**WHAT TO WORK ON**
Exactly the lines from the one containing "X138000Y163500D02*" through the end of the data below are to be reproduced, and nothing besides them.

START RECORDS FOR THIS TASK

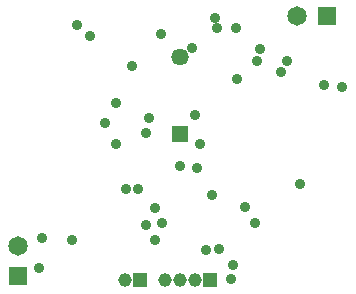
<source format=gbs>
G04*
G04 #@! TF.GenerationSoftware,Altium Limited,Altium Designer,18.0.9 (584)*
G04*
G04 Layer_Color=16711935*
%FSLAX25Y25*%
%MOIN*%
G70*
G01*
G75*
%ADD48C,0.05740*%
%ADD49R,0.05740X0.05740*%
%ADD50R,0.04528X0.04528*%
%ADD51C,0.04528*%
%ADD52C,0.06496*%
%ADD53R,0.06496X0.06496*%
%ADD54R,0.06496X0.06496*%
%ADD55C,0.03591*%
D48*
X159500Y178795D02*
D03*
D49*
Y153205D02*
D03*
D50*
X146000Y104500D02*
D03*
X169500D02*
D03*
D51*
X141000D02*
D03*
X164500D02*
D03*
X159500D02*
D03*
X154500D02*
D03*
D52*
X198500Y192500D02*
D03*
X105500Y116000D02*
D03*
D53*
X208500Y192500D02*
D03*
D54*
X105500Y106000D02*
D03*
D55*
X178500Y171500D02*
D03*
X185000Y177500D02*
D03*
X172500Y114890D02*
D03*
X125000Y189500D02*
D03*
X186000Y181500D02*
D03*
X177000Y109500D02*
D03*
X184500Y123500D02*
D03*
X148000Y123000D02*
D03*
X151000Y128500D02*
D03*
X153000Y186500D02*
D03*
X163500Y182000D02*
D03*
X166000Y150000D02*
D03*
X165000Y142000D02*
D03*
X164500Y159500D02*
D03*
X153500Y123500D02*
D03*
X151000Y118000D02*
D03*
X145500Y135000D02*
D03*
X159500Y142500D02*
D03*
X199500Y136500D02*
D03*
X134500Y157000D02*
D03*
X138000Y163500D02*
D03*
X149000Y158500D02*
D03*
X138000Y150000D02*
D03*
X112500Y108500D02*
D03*
X113500Y118500D02*
D03*
X123500Y118000D02*
D03*
X143500Y176000D02*
D03*
X207500Y169500D02*
D03*
X193000Y174000D02*
D03*
X195000Y177500D02*
D03*
X213500Y169000D02*
D03*
X178100Y188400D02*
D03*
X171600D02*
D03*
X171000Y192000D02*
D03*
X181000Y129000D02*
D03*
X148000Y153500D02*
D03*
X170000Y133000D02*
D03*
X168000Y114500D02*
D03*
X141500Y135000D02*
D03*
X129500Y186000D02*
D03*
X176500Y105000D02*
D03*
M02*

</source>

END RECORDS FOR THIS TASK

**RESPONSE AREA**
X138000Y163500D02*
D03*
X149000Y158500D02*
D03*
X138000Y150000D02*
D03*
X112500Y108500D02*
D03*
X113500Y118500D02*
D03*
X123500Y118000D02*
D03*
X143500Y176000D02*
D03*
X207500Y169500D02*
D03*
X193000Y174000D02*
D03*
X195000Y177500D02*
D03*
X213500Y169000D02*
D03*
X178100Y188400D02*
D03*
X171600D02*
D03*
X171000Y192000D02*
D03*
X181000Y129000D02*
D03*
X148000Y153500D02*
D03*
X170000Y133000D02*
D03*
X168000Y114500D02*
D03*
X141500Y135000D02*
D03*
X129500Y186000D02*
D03*
X176500Y105000D02*
D03*
M02*

</source>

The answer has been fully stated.